Scène VI
Je ne viens point ici par un surcroît d’audace
Conjurer un grand Roi de borner ma disgrâce,
Et de ne pas l’étendre à l’affreuse rigueur
Qui me déchire l’âme, et m’arrache le cœur.
Pour en punir l’excès, je sais qu’à Mégabise
Par un fatal hymen la Princesse est acquise,
C’est à moi de mourir, mais pour mourir content
Il faut que je vous rende un service important.
Du nom de Darius vos troubles semblent naître,
Je viens, Seigneur, je viens vous le faire connoître,
Et le livrant ici…
Va, l’on t’a prévenu,
Et Darius sans toi vient d’être reconnu.
Oui, lâche, on me connoît, et tu n’as point la gloire
De trahir seul un Prince imprudent à te croire.

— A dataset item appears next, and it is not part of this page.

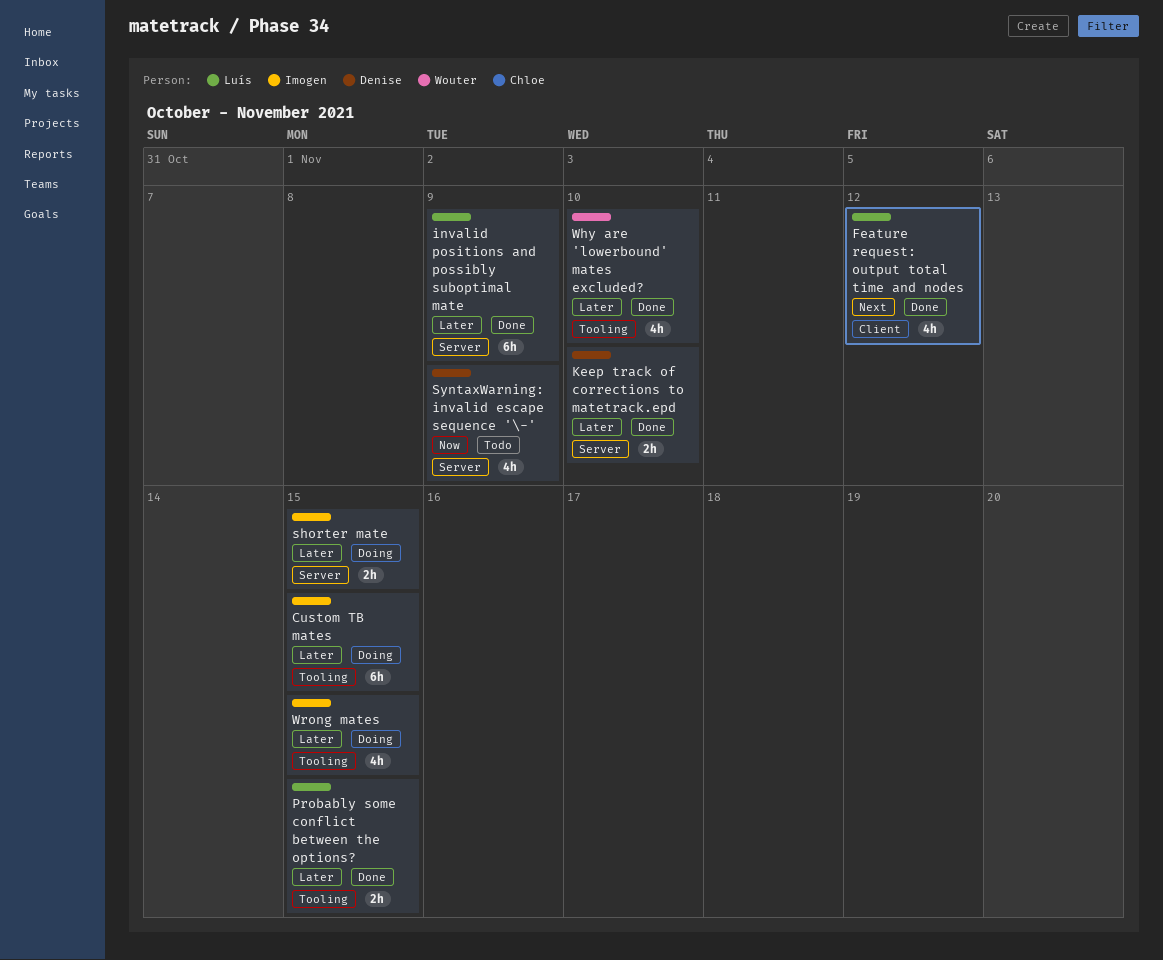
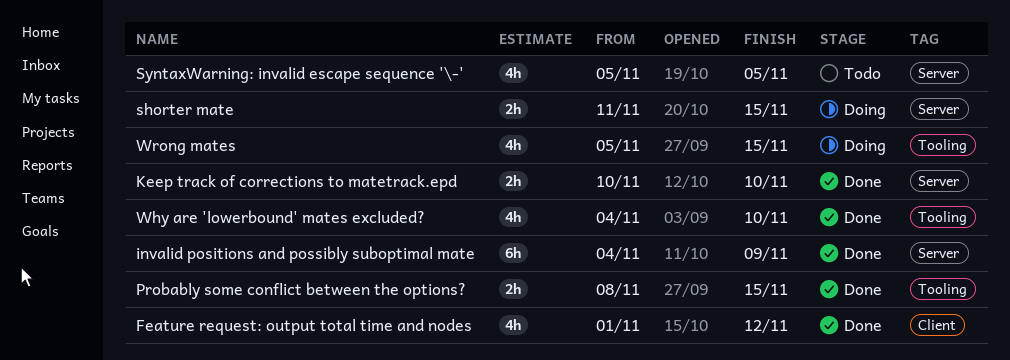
Custom TB mates: present -> none
SyntaxWarning: invalid escape sequence '\-', due: Nov 9 -> Nov 5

Parjure, c’est ainsi qu’à ton esprit discret
Je pouvois sans péril confier mon secret ?
Jamais un grand courage en faveur d’un Monarque
N’a donné de son zèle une plus noble marque.
En vain à le noircir tu te crois tout permis,
Traître, la trahison ne laisse point d’Amis,
Et puisqu’en le craignant tu suspendis ta rage,
C’est à lui, si je vis, que j’en dois l’avantage.
Viens, appui de mes jours, viens embrasser un Roi.
Dont l’aveugle soupçon fit outrage à ta foi.